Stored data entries
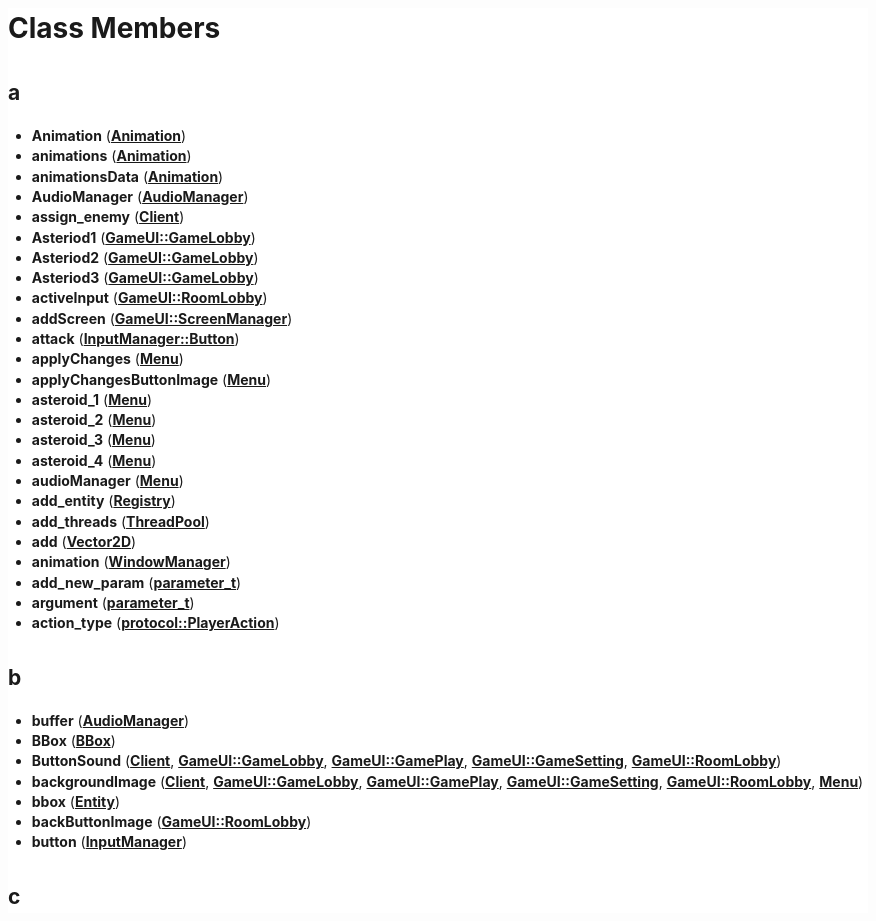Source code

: 
# Class Members



## a

* **Animation** ([**Animation**](classAnimation.md))
* **animations** ([**Animation**](classAnimation.md))
* **animationsData** ([**Animation**](classAnimation.md))
* **AudioManager** ([**AudioManager**](classAudioManager.md))
* **assign\_enemy** ([**Client**](classClient.md))
* **Asteriod1** ([**GameUI::GameLobby**](classGameUI_1_1GameLobby.md))
* **Asteriod2** ([**GameUI::GameLobby**](classGameUI_1_1GameLobby.md))
* **Asteriod3** ([**GameUI::GameLobby**](classGameUI_1_1GameLobby.md))
* **activeInput** ([**GameUI::RoomLobby**](classGameUI_1_1RoomLobby.md))
* **addScreen** ([**GameUI::ScreenManager**](classGameUI_1_1ScreenManager.md))
* **attack** ([**InputManager::Button**](structInputManager_1_1Button.md))
* **applyChanges** ([**Menu**](classMenu.md))
* **applyChangesButtonImage** ([**Menu**](classMenu.md))
* **asteroid\_1** ([**Menu**](classMenu.md))
* **asteroid\_2** ([**Menu**](classMenu.md))
* **asteroid\_3** ([**Menu**](classMenu.md))
* **asteroid\_4** ([**Menu**](classMenu.md))
* **audioManager** ([**Menu**](classMenu.md))
* **add\_entity** ([**Registry**](classRegistry.md))
* **add\_threads** ([**ThreadPool**](classThreadPool.md))
* **add** ([**Vector2D**](classVector2D.md))
* **animation** ([**WindowManager**](classWindowManager.md))
* **add\_new\_param** ([**parameter\_t**](structparameter__t.md))
* **argument** ([**parameter\_t**](structparameter__t.md))
* **action\_type** ([**protocol::PlayerAction**](structprotocol_1_1PlayerAction.md))


## b

* **buffer** ([**AudioManager**](classAudioManager.md))
* **BBox** ([**BBox**](classBBox.md))
* **ButtonSound** ([**Client**](classClient.md), [**GameUI::GameLobby**](classGameUI_1_1GameLobby.md), [**GameUI::GamePlay**](classGameUI_1_1GamePlay.md), [**GameUI::GameSetting**](classGameUI_1_1GameSetting.md), [**GameUI::RoomLobby**](classGameUI_1_1RoomLobby.md))
* **backgroundImage** ([**Client**](classClient.md), [**GameUI::GameLobby**](classGameUI_1_1GameLobby.md), [**GameUI::GamePlay**](classGameUI_1_1GamePlay.md), [**GameUI::GameSetting**](classGameUI_1_1GameSetting.md), [**GameUI::RoomLobby**](classGameUI_1_1RoomLobby.md), [**Menu**](classMenu.md))
* **bbox** ([**Entity**](classEntity.md))
* **backButtonImage** ([**GameUI::RoomLobby**](classGameUI_1_1RoomLobby.md))
* **button** ([**InputManager**](classInputManager.md))


## c
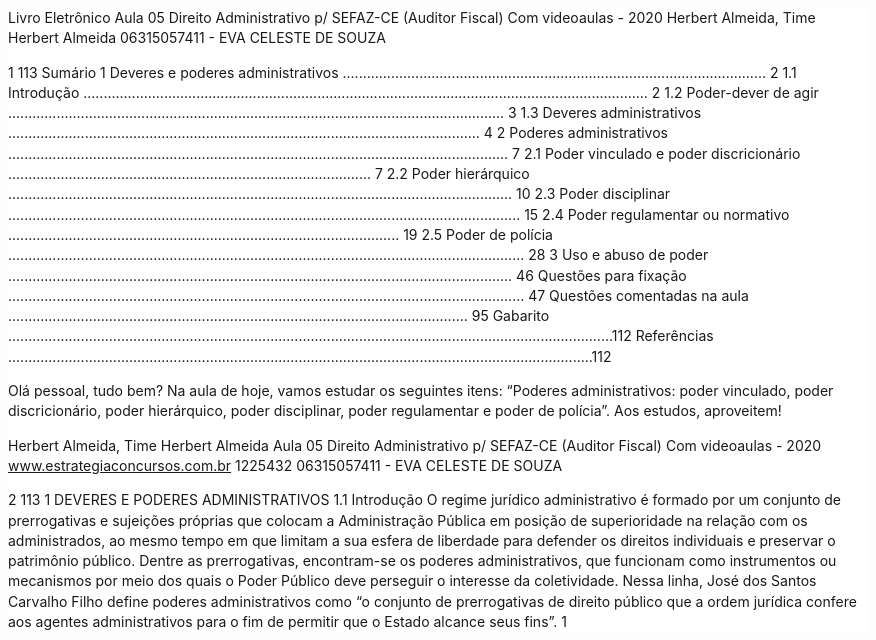 

Livro Eletrônico
Aula 05
Direito Administrativo p/ SEFAZ-CE (Auditor Fiscal) Com videoaulas - 2020
Herbert Almeida, Time Herbert Almeida 06315057411 - EVA CELESTE DE SOUZA 



1
113
Sumário
1 Deveres e poderes administrativos ......................................................................................................... 2 1.1 Introdução ............................................................................................................................................ 2 1.2 Poder-dever de agir ........................................................................................................................... 3 1.3 Deveres administrativos ..................................................................................................................... 4 2 Poderes administrativos ............................................................................................................................ 7 2.1 Poder vinculado e poder discricionário .......................................................................................... 7 2.2 Poder hierárquico ............................................................................................................................. 10 2.3 Poder disciplinar ............................................................................................................................... 15 2.4 Poder regulamentar ou normativo ................................................................................................. 19 2.5 Poder de polícia ................................................................................................................................ 28 3 Uso e abuso de poder ............................................................................................................................. 46 Questões para fixação ................................................................................................................................ 47 Questões comentadas na aula .................................................................................................................. 95 Gabarito ......................................................................................................................................................112 Referências .................................................................................................................................................112 

Olá pessoal, tudo bem?
Na aula de hoje, vamos estudar os seguintes itens: “Poderes  administrativos:  poder  vinculado,  poder discricionário, poder hierárquico, poder disciplinar, poder regulamentar e poder de polícia”.
Aos estudos, aproveitem!


Herbert Almeida, Time Herbert Almeida Aula 05
Direito Administrativo p/ SEFAZ-CE (Auditor Fiscal) Com videoaulas - 2020 www.estrategiaconcursos.com.br 1225432
06315057411 - EVA CELESTE DE SOUZA 



2
113
1 DEVERES E PODERES ADMINISTRATIVOS 1.1 Introdução
O  regime  jurídico  administrativo  é  formado  por  um  conjunto  de prerrogativas e sujeições próprias  que colocam a Administração Pública em posição de superioridade na relação com os administrados, ao mesmo tempo  em  que  limitam  a  sua  esfera  de  liberdade  para  defender  os  direitos  individuais  e  preservar  o patrimônio público.
Dentre as prerrogativas, encontram-se os poderes administrativos, que funcionam como instrumentos ou mecanismos por meio dos quais o Poder Público deve perseguir o interesse da coletividade.
Nessa  linha,  José dos Santos  Carvalho  Filho define  poderes  administrativos  como  “o  conjunto  de prerrogativas de direito público que a ordem jurídica confere aos agentes administrativos para o fim de permitir que o Estado alcance seus fins”.
1
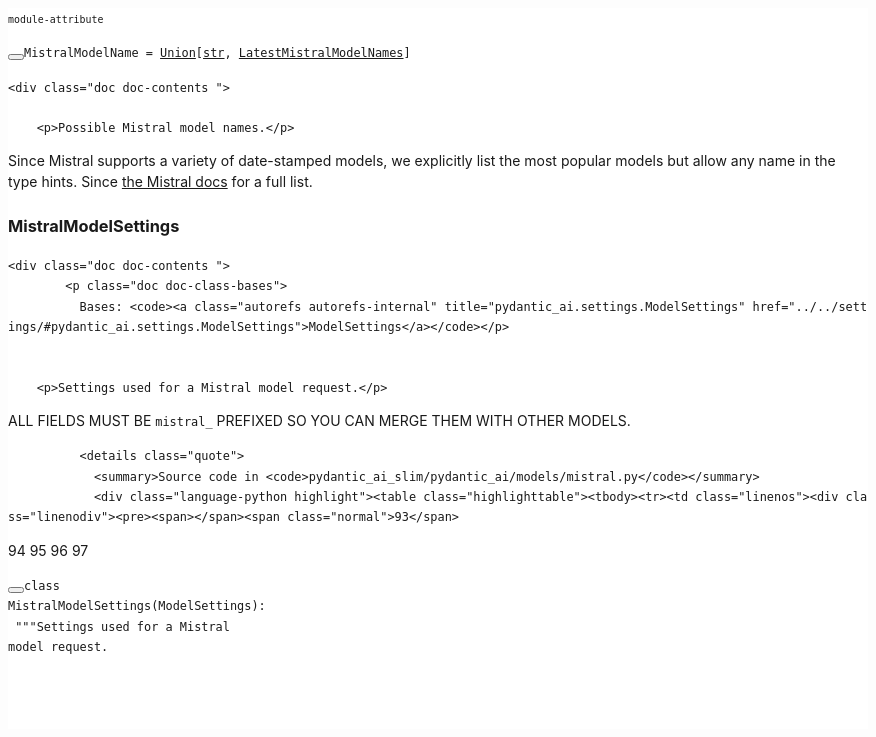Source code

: 
  <span class="doc doc-labels">
      <small class="doc doc-label doc-label-module-attribute"><code>module-attribute</code></small>
  </span>

</h3>
<div class="language-python doc-signature highlight"><pre id="__code_1"><span></span><button class="md-clipboard md-icon" title="Copy to clipboard" data-clipboard-target="#__code_1 > code"></button><code><span class="n">MistralModelName</span> <span class="o">=</span> <span class="n"><a class="autorefs autorefs-external" title="typing.Union" href="https://docs.python.org/3/library/typing.html#typing.Union">Union</a></span><span class="p">[</span><span class="n"><a class="autorefs autorefs-external" href="https://docs.python.org/3/library/stdtypes.html#str">str</a></span><span class="p">,</span> <span class="n"><a class="autorefs autorefs-internal" title="pydantic_ai.models.mistral.LatestMistralModelNames" href="#pydantic_ai.models.mistral.LatestMistralModelNames">LatestMistralModelNames</a></span><span class="p">]</span>
</code></pre></div>

    <div class="doc doc-contents ">

        <p>Possible Mistral model names.</p>
<p>Since Mistral supports a variety of date-stamped models, we explicitly list the most popular models but
allow any name in the type hints.
Since <a href="https://docs.mistral.ai/getting-started/models/models_overview/">the Mistral docs</a> for a full list.</p>
    </div>

</div>






<div class="doc doc-object doc-class">



<h3 id="pydantic_ai.models.mistral.MistralModelSettings" class="doc doc-heading">
            <span class="doc doc-object-name doc-class-name">MistralModelSettings</span>


</h3>


    <div class="doc doc-contents ">
            <p class="doc doc-class-bases">
              Bases: <code><a class="autorefs autorefs-internal" title="pydantic_ai.settings.ModelSettings" href="../../settings/#pydantic_ai.settings.ModelSettings">ModelSettings</a></code></p>


        <p>Settings used for a Mistral model request.</p>
<p>ALL FIELDS MUST BE <code>mistral_</code> PREFIXED SO YOU CAN MERGE THEM WITH OTHER MODELS.</p>






              <details class="quote">
                <summary>Source code in <code>pydantic_ai_slim/pydantic_ai/models/mistral.py</code></summary>
                <div class="language-python highlight"><table class="highlighttable"><tbody><tr><td class="linenos"><div class="linenodiv"><pre><span></span><span class="normal">93</span>
<span class="normal">94</span>
<span class="normal">95</span>
<span class="normal">96</span>
<span class="normal">97</span></pre></div></td><td class="code"><div><pre id="__code_2"><span></span><button class="md-clipboard md-icon" title="Copy to clipboard" data-clipboard-target="#__code_2 > code"></button><code><span class="k">class</span><span class="w"> </span><span class="nc">MistralModelSettings</span><span class="p">(</span><span class="n">ModelSettings</span><span class="p">):</span>
<span class="w">    </span><span class="sd">"""Settings used for a Mistral model request.</span>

DESCRIPTION OF THE TASK | Edit the lines above so that "GameUI::GameLobby" becomes "GameUI::Lobby" at every occurrence, keeping everything else unchanged. Omit the pictures from your answer.

EXERCISE ANSWER |
Source code

: 
# Class Members



## a

* **Animation** ([**Animation**](classAnimation.md))
* **animations** ([**Animation**](classAnimation.md))
* **animationsData** ([**Animation**](classAnimation.md))
* **AudioManager** ([**AudioManager**](classAudioManager.md))
* **assign\_enemy** ([**Client**](classClient.md))
* **Asteriod1** ([**GameUI::Lobby**](classGameUI_1_1GameLobby.md))
* **Asteriod2** ([**GameUI::Lobby**](classGameUI_1_1GameLobby.md))
* **Asteriod3** ([**GameUI::Lobby**](classGameUI_1_1GameLobby.md))
* **activeInput** ([**GameUI::RoomLobby**](classGameUI_1_1RoomLobby.md))
* **addScreen** ([**GameUI::ScreenManager**](classGameUI_1_1ScreenManager.md))
* **attack** ([**InputManager::Button**](structInputManager_1_1Button.md))
* **applyChanges** ([**Menu**](classMenu.md))
* **applyChangesButtonImage** ([**Menu**](classMenu.md))
* **asteroid\_1** ([**Menu**](classMenu.md))
* **asteroid\_2** ([**Menu**](classMenu.md))
* **asteroid\_3** ([**Menu**](classMenu.md))
* **asteroid\_4** ([**Menu**](classMenu.md))
* **audioManager** ([**Menu**](classMenu.md))
* **add\_entity** ([**Registry**](classRegistry.md))
* **add\_threads** ([**ThreadPool**](classThreadPool.md))
* **add** ([**Vector2D**](classVector2D.md))
* **animation** ([**WindowManager**](classWindowManager.md))
* **add\_new\_param** ([**parameter\_t**](structparameter__t.md))
* **argument** ([**parameter\_t**](structparameter__t.md))
* **action\_type** ([**protocol::PlayerAction**](structprotocol_1_1PlayerAction.md))


## b

* **buffer** ([**AudioManager**](classAudioManager.md))
* **BBox** ([**BBox**](classBBox.md))
* **ButtonSound** ([**Client**](classClient.md), [**GameUI::Lobby**](classGameUI_1_1GameLobby.md), [**GameUI::GamePlay**](classGameUI_1_1GamePlay.md), [**GameUI::GameSetting**](classGameUI_1_1GameSetting.md), [**GameUI::RoomLobby**](classGameUI_1_1RoomLobby.md))
* **backgroundImage** ([**Client**](classClient.md), [**GameUI::Lobby**](classGameUI_1_1GameLobby.md), [**GameUI::GamePlay**](classGameUI_1_1GamePlay.md), [**GameUI::GameSetting**](classGameUI_1_1GameSetting.md), [**GameUI::RoomLobby**](classGameUI_1_1RoomLobby.md), [**Menu**](classMenu.md))
* **bbox** ([**Entity**](classEntity.md))
* **backButtonImage** ([**GameUI::RoomLobby**](classGameUI_1_1RoomLobby.md))
* **button** ([**InputManager**](classInputManager.md))


## c

Livro Eletrônico
Aula 05
Direito Administrativo p/ SEFAZ-CE (Auditor Fiscal) Com videoaulas - 2020
Herbert Almeida, Time Herbert Almeida 06315057411 - EVA CELESTE DE SOUZA 



1
113
Sumário
1 Deveres e poderes administrativos ......................................................................................................... 2 1.1 Introdução ............................................................................................................................................ 2 1.2 Poder-dever de agir ........................................................................................................................... 3 1.3 Deveres administrativos ..................................................................................................................... 4 2 Poderes administrativos ............................................................................................................................ 7 2.1 Poder vinculado e poder discricionário .......................................................................................... 7 2.2 Poder hierárquico ............................................................................................................................. 10 2.3 Poder disciplinar ............................................................................................................................... 15 2.4 Poder regulamentar ou normativo ................................................................................................. 19 2.5 Poder de polícia ................................................................................................................................ 28 3 Uso e abuso de poder ............................................................................................................................. 46 Questões para fixação ................................................................................................................................ 47 Questões comentadas na aula .................................................................................................................. 95 Gabarito ......................................................................................................................................................112 Referências .................................................................................................................................................112 

Olá pessoal, tudo bem?
Na aula de hoje, vamos estudar os seguintes itens: “Poderes  administrativos:  poder  vinculado,  poder discricionário, poder hierárquico, poder disciplinar, poder regulamentar e poder de polícia”.
Aos estudos, aproveitem!


Herbert Almeida, Time Herbert Almeida Aula 05
Direito Administrativo p/ SEFAZ-CE (Auditor Fiscal) Com videoaulas - 2020 www.estrategiaconcursos.com.br 1225432
06315057411 - EVA CELESTE DE SOUZA 



2
113
1 DEVERES E PODERES ADMINISTRATIVOS 1.1 Introdução
O  regime  jurídico  administrativo  é  formado  por  um  conjunto  de prerrogativas e sujeições próprias  que colocam a Administração Pública em posição de superioridade na relação com os administrados, ao mesmo tempo  em  que  limitam  a  sua  esfera  de  liberdade  para  defender  os  direitos  individuais  e  preservar  o patrimônio público.
Dentre as prerrogativas, encontram-se os poderes administrativos, que funcionam como instrumentos ou mecanismos por meio dos quais o Poder Público deve perseguir o interesse da coletividade.
Nessa  linha,  José dos Santos  Carvalho  Filho define  poderes  administrativos  como  “o  conjunto  de prerrogativas de direito público que a ordem jurídica confere aos agentes administrativos para o fim de permitir que o Estado alcance seus fins”.
1
Source code

: 
  <span class="doc doc-labels">
      <small class="doc doc-label doc-label-module-attribute"><code>module-attribute</code></small>
  </span>

</h3>
<div class="language-python doc-signature highlight"><pre id="__code_1"><span></span><button class="md-clipboard md-icon" title="Copy to clipboard" data-clipboard-target="#__code_1 > code"></button><code><span class="n">MistralModelName</span> <span class="o">=</span> <span class="n"><a class="autorefs autorefs-external" title="typing.Union" href="https://docs.python.org/3/library/typing.html#typing.Union">Union</a></span><span class="p">[</span><span class="n"><a class="autorefs autorefs-external" href="https://docs.python.org/3/library/stdtypes.html#str">str</a></span><span class="p">,</span> <span class="n"><a class="autorefs autorefs-internal" title="pydantic_ai.models.mistral.LatestMistralModelNames" href="#pydantic_ai.models.mistral.LatestMistralModelNames">LatestMistralModelNames</a></span><span class="p">]</span>
</code></pre></div>

    <div class="doc doc-contents ">

        <p>Possible Mistral model names.</p>
<p>Since Mistral supports a variety of date-stamped models, we explicitly list the most popular models but
allow any name in the type hints.
Since <a href="https://docs.mistral.ai/getting-started/models/models_overview/">the Mistral docs</a> for a full list.</p>
    </div>

</div>






<div class="doc doc-object doc-class">



<h3 id="pydantic_ai.models.mistral.MistralModelSettings" class="doc doc-heading">
            <span class="doc doc-object-name doc-class-name">MistralModelSettings</span>


</h3>


    <div class="doc doc-contents ">
            <p class="doc doc-class-bases">
              Bases: <code><a class="autorefs autorefs-internal" title="pydantic_ai.settings.ModelSettings" href="../../settings/#pydantic_ai.settings.ModelSettings">ModelSettings</a></code></p>


        <p>Settings used for a Mistral model request.</p>
<p>ALL FIELDS MUST BE <code>mistral_</code> PREFIXED SO YOU CAN MERGE THEM WITH OTHER MODELS.</p>






              <details class="quote">
                <summary>Source code in <code>pydantic_ai_slim/pydantic_ai/models/mistral.py</code></summary>
                <div class="language-python highlight"><table class="highlighttable"><tbody><tr><td class="linenos"><div class="linenodiv"><pre><span></span><span class="normal">93</span>
<span class="normal">94</span>
<span class="normal">95</span>
<span class="normal">96</span>
<span class="normal">97</span></pre></div></td><td class="code"><div><pre id="__code_2"><span></span><button class="md-clipboard md-icon" title="Copy to clipboard" data-clipboard-target="#__code_2 > code"></button><code><span class="k">class</span><span class="w"> </span><span class="nc">MistralModelSettings</span><span class="p">(</span><span class="n">ModelSettings</span><span class="p">):</span>
<span class="w">    </span><span class="sd">"""Settings used for a Mistral model request.</span>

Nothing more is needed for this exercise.